O direito de resposta foi assegurado pela Constituição Federal e regulamentado por leis setoriais específicas no âmbito da propaganda eleitoral (Lei 9.504, alterada em 2015) e  no âmbito de veículos de comunicação social  (Lei n. 13.118/15). Ou seja, não é um direito meramente teórico, conceitual, ele tem literalmente força de lei.

Ao mesmo tempo, no Judiciário,  a interpretação sobre o direito de resposta está alcançando um ponto de equilíbrio, sendo agora raras as determinações exageradas. .

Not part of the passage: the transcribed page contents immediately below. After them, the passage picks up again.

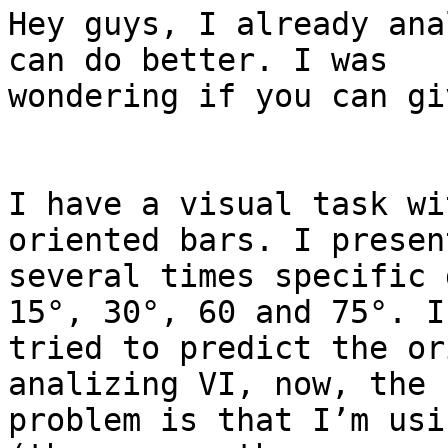
Hey guys, I already ana
can do better. I was

wondering if you can gi
I have a visual task wi
oriented bars. I present
several times specific 
15°, 30°, 60 and 75°. I

tried to predict the or
analizing VI, now, the

problem is that I’m usi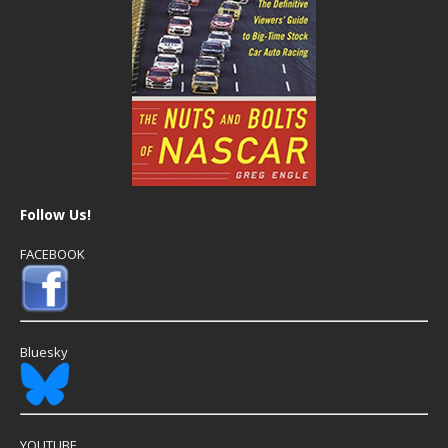
Follow Us!
FACEBOOK
Bluesky
YOUTUBE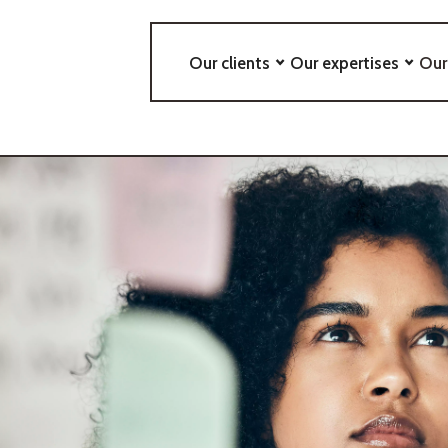
Our clients
Our expertises
Our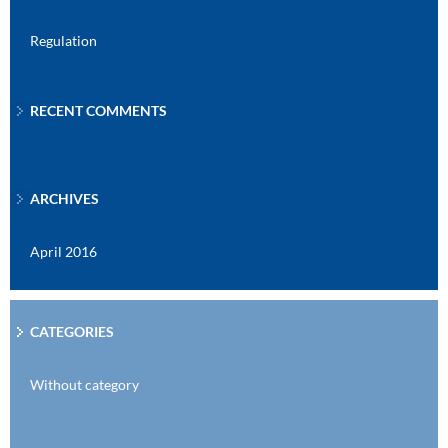
Regulation
RECENT COMMENTS
ARCHIVES
April 2016
CATEGORIES
Without category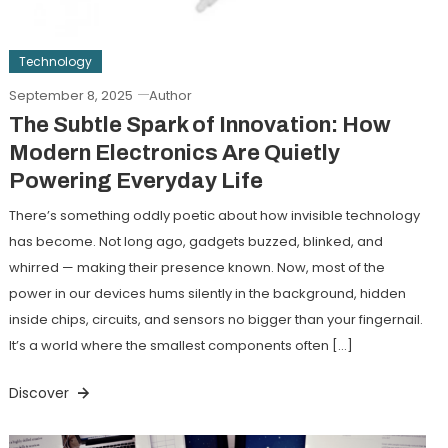
Technology
September 8, 2025
Author
The Subtle Spark of Innovation: How
Modern Electronics Are Quietly
Powering Everyday Life
There’s something oddly poetic about how invisible technology
has become. Not long ago, gadgets buzzed, blinked, and
whirred — making their presence known. Now, most of the
power in our devices hums silently in the background, hidden
inside chips, circuits, and sensors no bigger than your fingernail.
It’s a world where the smallest components often […]
Discover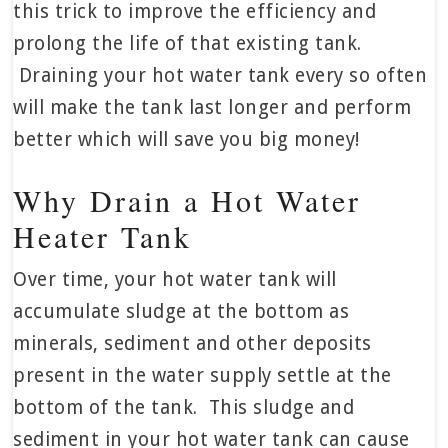
this trick to improve the efficiency and
prolong the life of that existing tank.
Draining your hot water tank every so often
will make the tank last longer and perform
better which will save you big money!
Why Drain a Hot Water
Heater Tank
Over time, your hot water tank will
accumulate sludge at the bottom as
minerals, sediment and other deposits
present in the water supply settle at the
bottom of the tank. This sludge and
sediment in your hot water tank can cause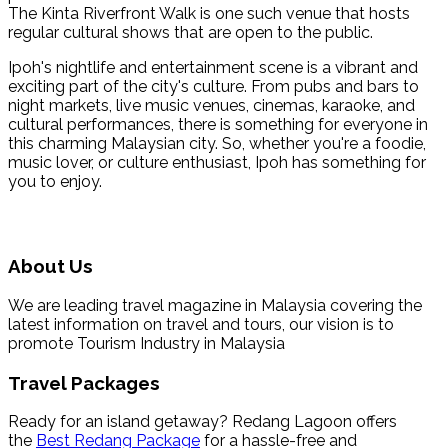
The Kinta Riverfront Walk is one such venue that hosts
regular cultural shows that are open to the public.
Ipoh's nightlife and entertainment scene is a vibrant and
exciting part of the city's culture. From pubs and bars to
night markets, live music venues, cinemas, karaoke, and
cultural performances, there is something for everyone in
this charming Malaysian city. So, whether you're a foodie,
music lover, or culture enthusiast, Ipoh has something for
you to enjoy.
About Us
We are leading travel magazine in Malaysia covering the
latest information on travel and tours, our vision is to
promote Tourism Industry in Malaysia
Travel Packages
Ready for an island getaway? Redang Lagoon offers
the
Best Redang Package
for a hassle-free and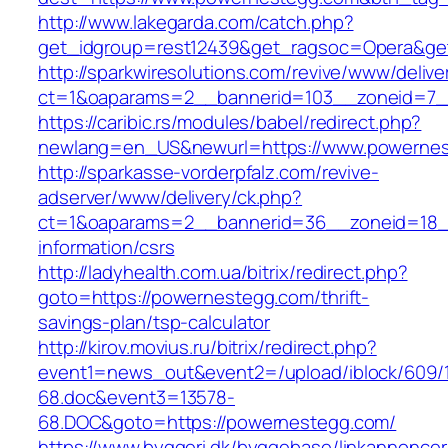
http://www.lakegarda.com/catch.php?
get_idgroup=rest12439&get_ragsoc=Opera&ge
http://sparkwiresolutions.com/revive/www/delive
ct=1&oaparams=2__bannerid=103__zoneid=7_
https://caribic.rs/modules/babel/redirect.php?
newlang=en_US&newurl=https://www.powernes
http://sparkasse-vorderpfalz.com/revive-
adserver/www/delivery/ck.php?
ct=1&oaparams=2__bannerid=36__zoneid=18__
information/csrs
http://ladyhealth.com.ua/bitrix/redirect.php?
goto=https://powernestegg.com/thrift-
savings-plan/tsp-calculator
http://kirov.movius.ru/bitrix/redirect.php?
event1=news_out&event2=/upload/iblock/609/
68.doc&event3=13578-
68.DOC&goto=https://powernestegg.com/
https://www.byggeri.dk/byggebase/linkannoncer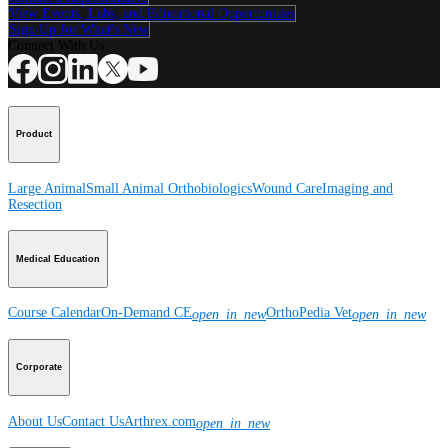
View Events, Labs, and Educational Opportunities
Sign Up for What's New
Connect With Us
Product
Large Animal
Small Animal
Orthobiologics
Wound Care
Imaging and
Resection
Medical Education
Course Calendar
On-Demand CE
OrthoPedia Vet
open_in_new
open_in_new
Corporate
About Us
Contact Us
Arthrex.com
open_in_new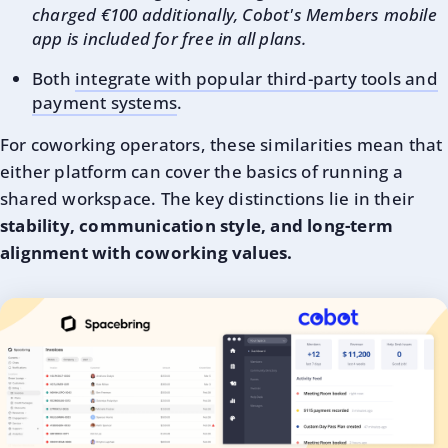
charged €100 additionally, Cobot's Members mobile
app is included for free in all plans.
Both
integrate with popular third-party tools and
payment systems
.
For coworking operators, these similarities mean that
either platform can cover the basics of running a
shared workspace. The key distinctions lie in their
stability, communication style, and long-term
alignment with coworking values.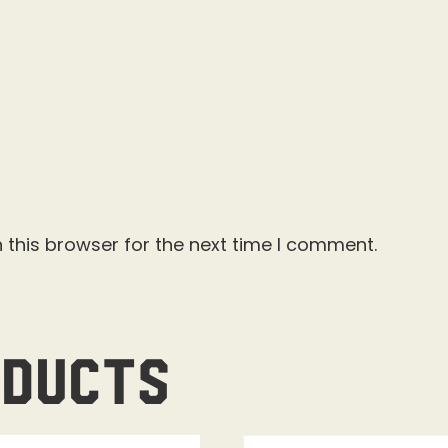
 this browser for the next time I comment.
oducts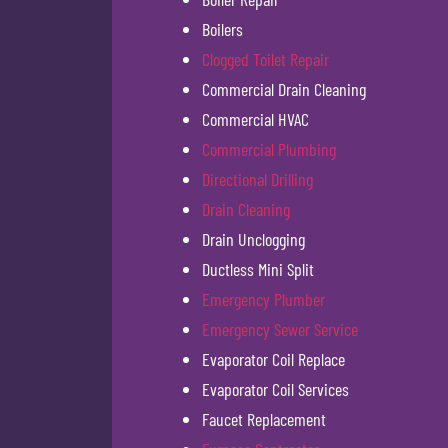
Boilers
Clogged Toilet Repair
Commercial Drain Cleaning
Commercial HVAC
Commercial Plumbing
Directional Drilling
Drain Cleaning
Drain Unclogging
Ductless Mini Split
Emergency Plumber
Emergency Sewer Service
Evaporator Coil Replace
Evaporator Coil Services
Faucet Replacement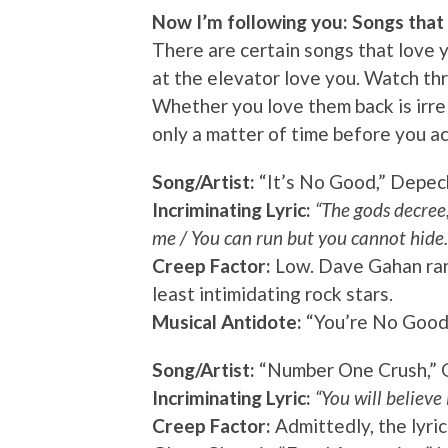
Now I’m following you: Songs that 
There are certain songs that love yo
at the elevator love you. Watch th
Whether you love them back is irre
only a matter of time before you ac
Song/Artist:
“It’s No Good,” Depe
Incriminating Lyric:
“The gods decree,
me / You can run but you cannot hide.
Creep Factor:
Low. Dave Gahan rank
least intimidating rock stars.
Musical Antidote:
“You’re No Good,
Song/Artist:
“Number One Crush,” 
Incriminating Lyric:
“You will believe 
Creep Factor:
Admittedly, the lyric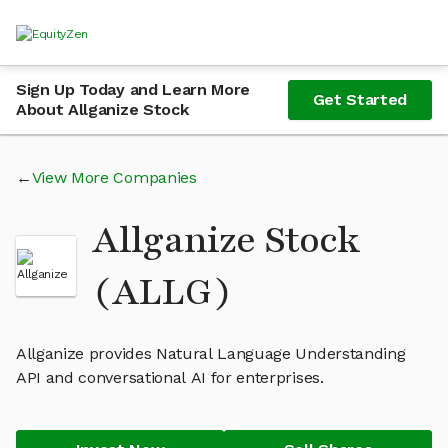
Sign Up Today and Learn More
Get Started
About Allganize Stock
View More Companies
Allganize Stock
(ALLG)
Allganize provides Natural Language Understanding
API and conversational AI for enterprises.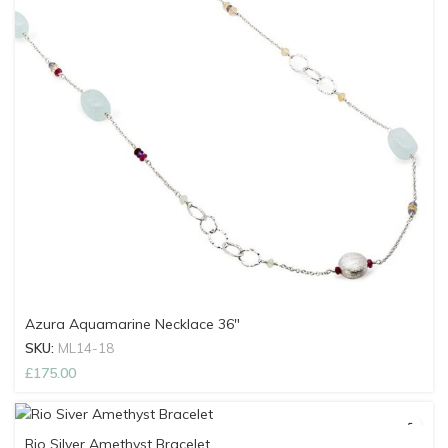
Azura Aquamarine Necklace 36″
SKU:
ML14-18
£
175.00
Rio Silver Amethyst Bracelet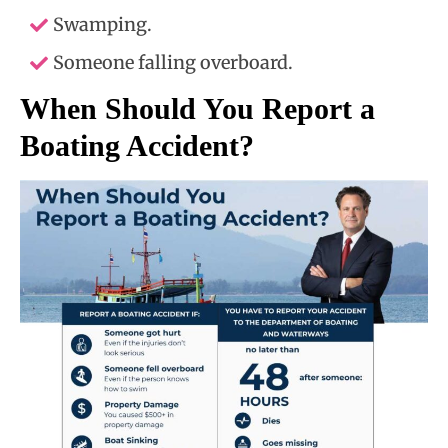
Swamping.
Someone falling overboard.
When Should You Report a
Boating Accident?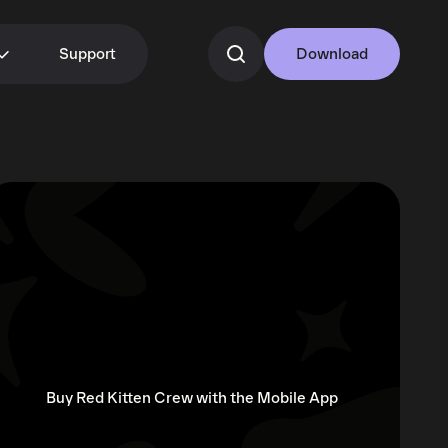
Support
Download
Buy Red Kitten Crew with the Mobile App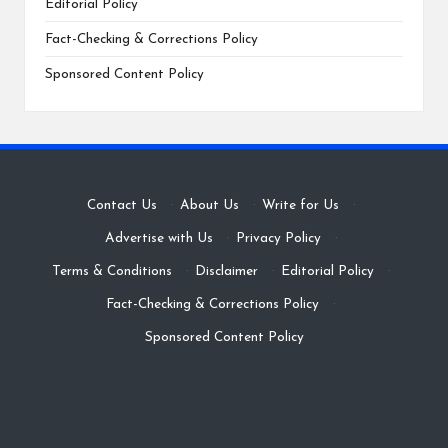
Editorial Policy
Fact-Checking & Corrections Policy
Sponsored Content Policy
Contact Us
·
About Us
·
Write for Us
·
Advertise with Us
·
Privacy Policy
·
Terms & Conditions
·
Disclaimer
·
Editorial Policy
·
Fact-Checking & Corrections Policy
·
Sponsored Content Policy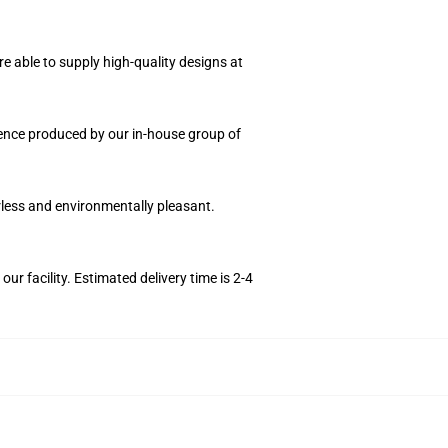
e able to supply high-quality designs at
quence produced by our in-house group of
orless and environmentally pleasant.
r facility. Estimated delivery time is 2-4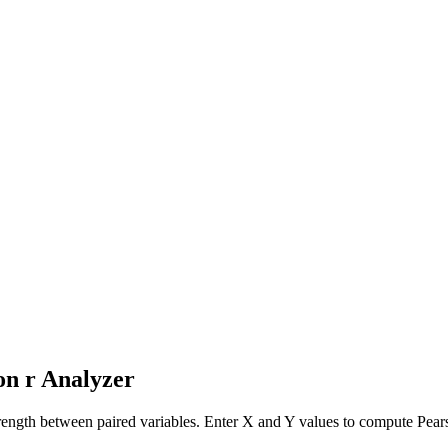
on r Analyzer
strength between paired variables. Enter X and Y values to compute Pearso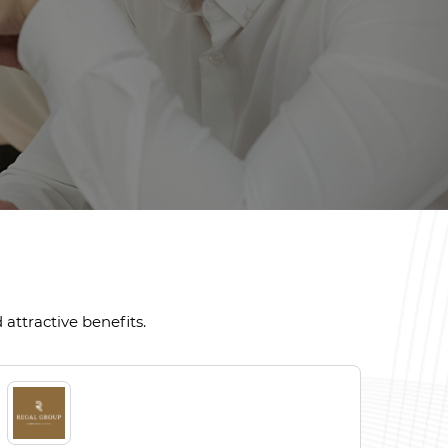
attractive benefits.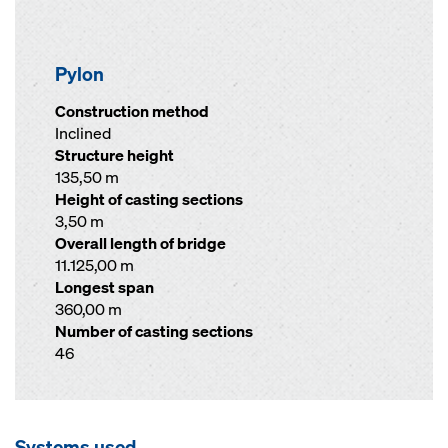
Pylon
Construction method
Inclined
Structure height
135,50 m
Height of casting sections
3,50 m
Overall length of bridge
11.125,00 m
Longest span
360,00 m
Number of casting sections
46
Systems used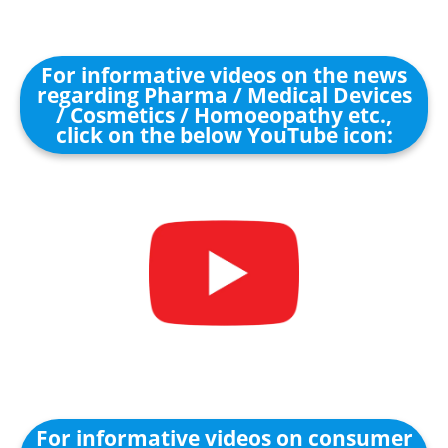
For informative videos on the news
regarding Pharma / Medical Devices
/ Cosmetics / Homoeopathy etc.,
click on the below YouTube icon:
For informative videos on consumer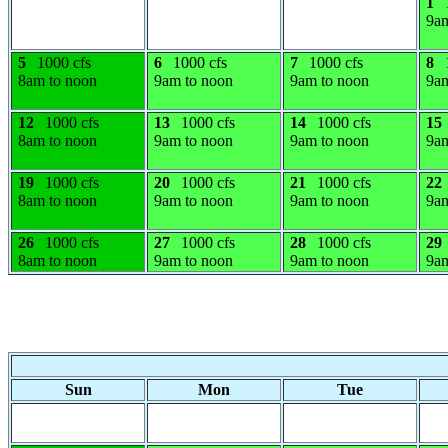
1
9am
5
1000 cfs
6
1000 cfs
7
1000 cfs
8
8am to noon
9am to noon
9am to noon
9am
12
1000 cfs
13
1000 cfs
14
1000 cfs
15
8am to noon
9am to noon
9am to noon
9am
19
1000 cfs
20
1000 cfs
21
1000 cfs
22
8am to noon
9am to noon
9am to noon
9am
26
1000 cfs
27
1000 cfs
28
1000 cfs
29
8am to noon
9am to noon
9am to noon
9am
Sun
Mon
Tue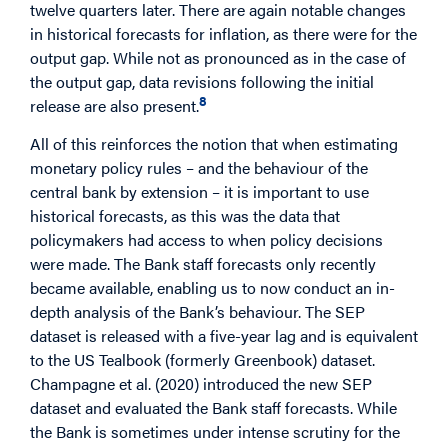
twelve quarters later. There are again notable changes
in historical forecasts for inflation, as there were for the
output gap. While not as pronounced as in the case of
the output gap, data revisions following the initial
8
release are also present.
All of this reinforces the notion that when estimating
monetary policy rules – and the behaviour of the
central bank by extension – it is important to use
historical forecasts, as this was the data that
policymakers had access to when policy decisions
were made. The Bank staff forecasts only recently
became available, enabling us to now conduct an in-
depth analysis of the Bank’s behaviour. The SEP
dataset is released with a five-year lag and is equivalent
to the US Tealbook (formerly Greenbook) dataset.
Champagne et al. (2020) introduced the new SEP
dataset and evaluated the Bank staff forecasts. While
the Bank is sometimes under intense scrutiny for the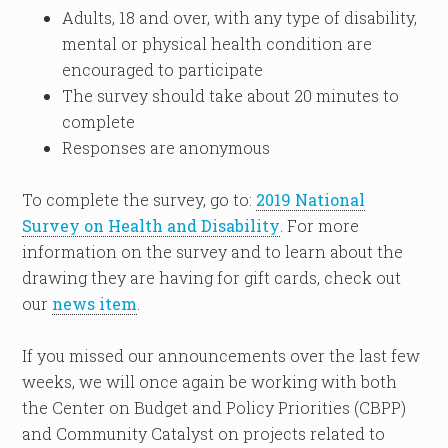
Adults, 18 and over, with any type of disability,
mental or physical health condition are
encouraged to participate
The survey should take about 20 minutes to
complete
Responses are anonymous
To complete the survey, go to:
2019 National
Survey on Health and Disability
. For more
information on the survey and to learn about the
drawing they are having for gift cards, check out
our
news item
.
If you missed our announcements over the last few
weeks, we will once again be working with both
the Center on Budget and Policy Priorities (CBPP)
and Community Catalyst on projects related to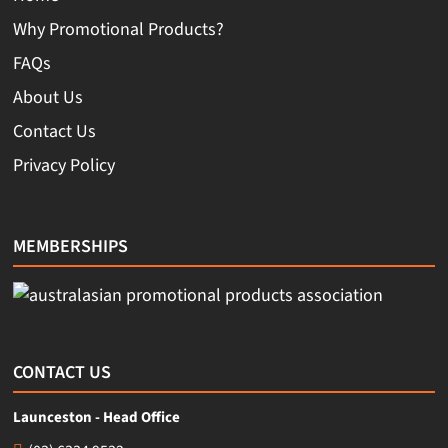
Why Promotional Products?
FAQs
About Us
Contact Us
Privacy Policy
MEMBERSHIPS
CONTACT US
Launceston - Head Office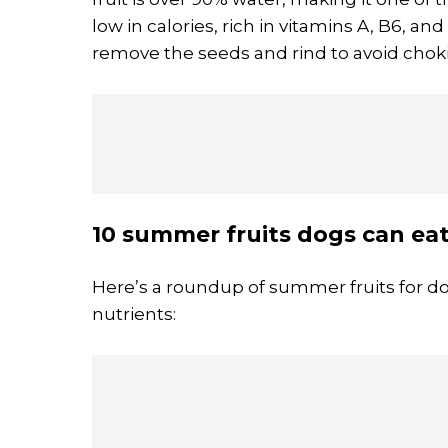
low in calories, rich in vitamins A, B6, an
remove the seeds and rind to avoid choki
10 summer fruits dogs can eat
Here’s a roundup of summer fruits for do
nutrients: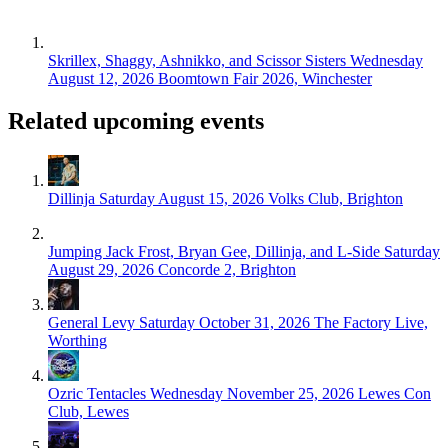
Skrillex, Shaggy, Ashnikko, and Scissor Sisters
Wednesday
August 12, 2026
Boomtown Fair 2026, Winchester
Related upcoming events
Dillinja
Saturday August 15, 2026
Volks Club, Brighton
Jumping Jack Frost, Bryan Gee, Dillinja, and L-Side
Saturday
August 29, 2026
Concorde 2, Brighton
General Levy
Saturday October 31, 2026
The Factory Live,
Worthing
Ozric Tentacles
Wednesday November 25, 2026
Lewes Con
Club, Lewes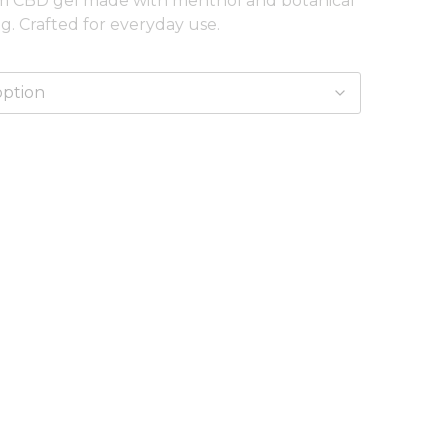
um CBD gel made with menthol and botanical
ng. Crafted for everyday use.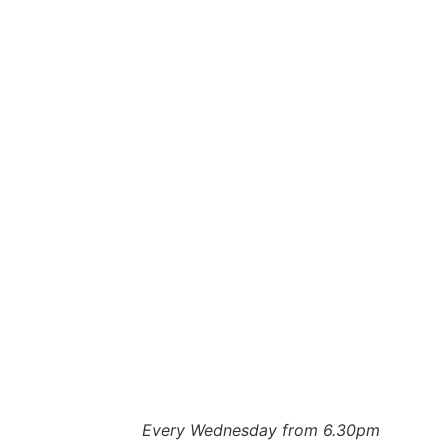
Every Wednesday from 6.30pm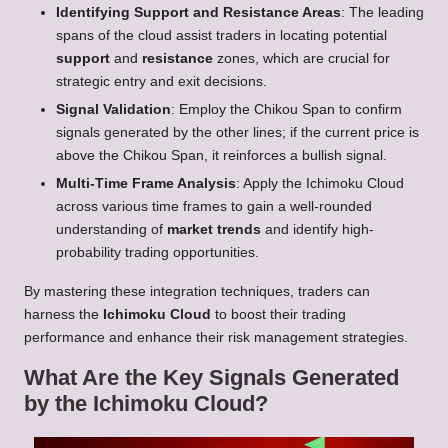
Identifying Support and Resistance Areas
: The leading
spans of the cloud assist traders in locating potential
support
and
resistance
zones, which are crucial for
strategic entry and exit decisions.
Signal Validation
: Employ the Chikou Span to confirm
signals generated by the other lines; if the current price is
above the Chikou Span, it reinforces a bullish signal.
Multi-Time Frame Analysis
: Apply the Ichimoku Cloud
across various time frames to gain a well-rounded
understanding of
market trends
and identify high-
probability trading opportunities.
By mastering these integration techniques, traders can
harness the
Ichimoku Cloud
to boost their trading
performance and enhance their risk management strategies.
What Are the Key Signals Generated
by the Ichimoku Cloud?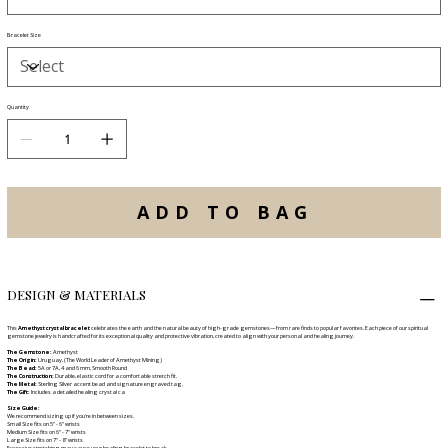
Bracelet Size
Quantity
ADD TO BAG
DESIGN & MATERIALS
This
Amethyst crystal bracelet
celebrates the earth and the natural beauty of high-grade gemstones—from rare finds to popular favorites. Each piece of our spiritual
gemstone jewelry is handcrafted for its exceptional quality and protective vibration, created to align with your personal and healing journey.
The Gemstone:
Amethyst
The Origin:
Uruguay, (The World Leader of Amethyst Mining)
The Bead:
5A or 7A
, 4 and 6 mm, Smooth Round
The Construction:
Durable, elastic cord for a comfortable stretch fit.
The Metal:
Sterling Silver accent bead and signature engraved tag.
The Gift:
Includes a detailed healing crystal ca
Size Guide:
We recommend sizing up if you're in between sizes.
Small Size fits on 5" - 6" wrists
Medium Size fits on 6" - 7" wrists
Large Size fits on 7" - 8" wrists
Excessive stretching may cause your healing bracelet to break.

Os haters e o direito de resposta

Em tempos de haters e memes virais na internet, o direito de resposta pode ser um bom meio de imediatamente neutralizar ou minimizar danos.

Nesse novo cenário, o custo-benefício do direito de resposta mudou radicalmente, e  pode render vantagens importantes, de posicionamento como responsabilidade social e editorial.

No fundo, esse direito deve ser encarado como boa prática, coerente com as características da Rede e com o espírito de boa fé.

Por isso, Termos e Políticas  de sites, blogs e portais devem ser revisitados, para preverem o direito de resposta, em termos razoáveis e accessíveis .

Em suma, esse direito, cada vez mais atual, pode ser o denominador comum entre retificar excessos,, agregar  informação e evitar custos e dores de cabeça.